*Exercise objective*.
Starting with the line that contains "pose: elev=328.8 azim=95.5" and continuing through the end of the data, format those lines as a numbered list with blank lines left out, and omit the pictures from your answer.

*Data rows*.

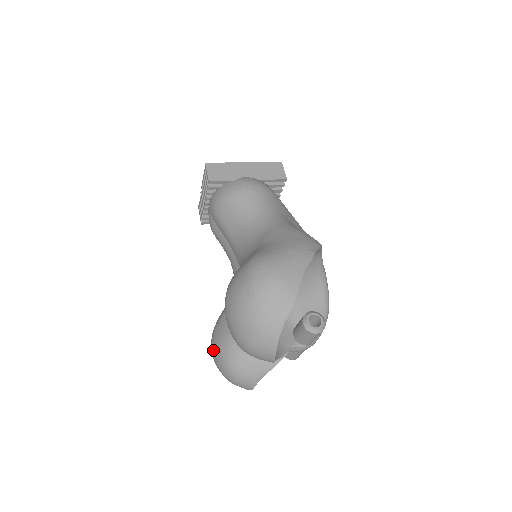
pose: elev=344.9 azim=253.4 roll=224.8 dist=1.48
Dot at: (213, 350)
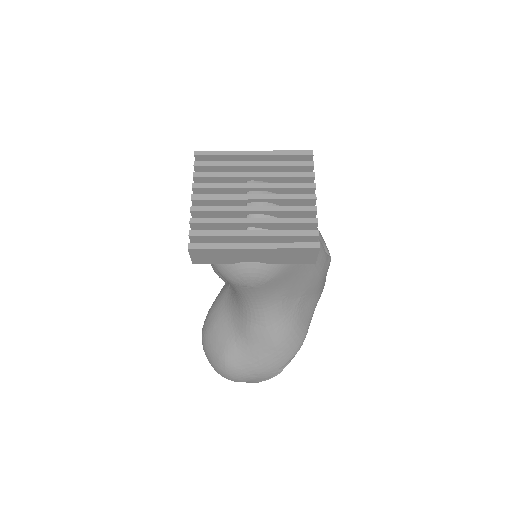
Dot at: occluded
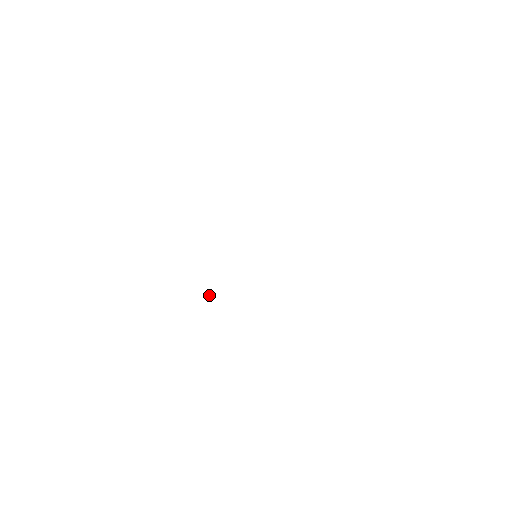
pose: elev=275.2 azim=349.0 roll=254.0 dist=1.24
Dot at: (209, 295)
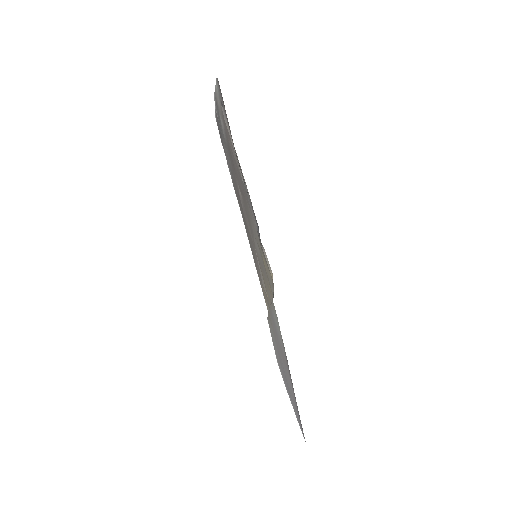
Dot at: occluded
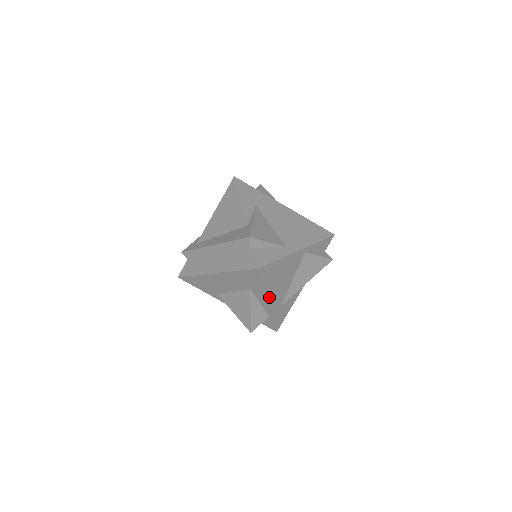
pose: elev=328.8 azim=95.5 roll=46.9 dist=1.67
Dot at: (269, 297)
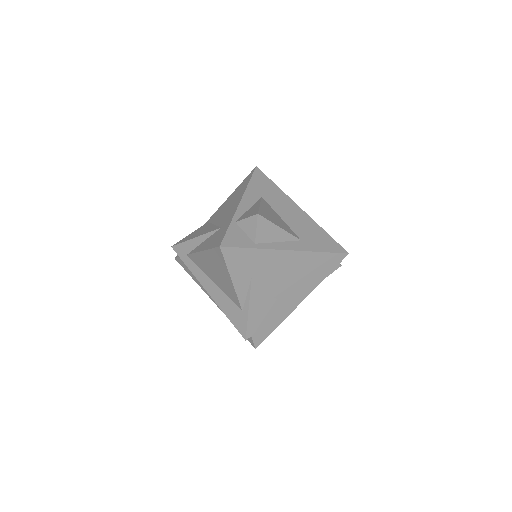
Dot at: occluded
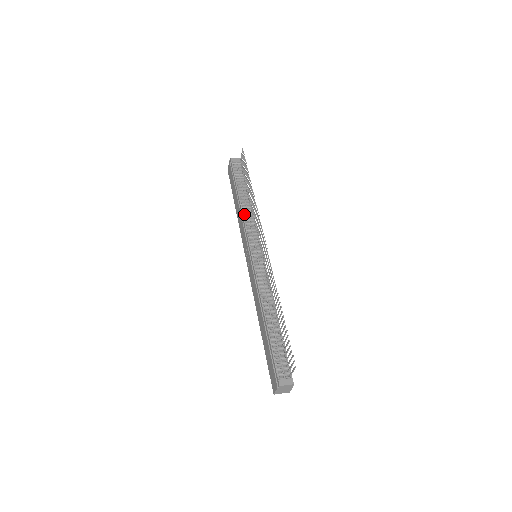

*Correct output*.
1. pose: elev=328.8 azim=95.5 roll=46.9 dist=1.67
2. Dot at: (269, 297)
3. Dot at: occluded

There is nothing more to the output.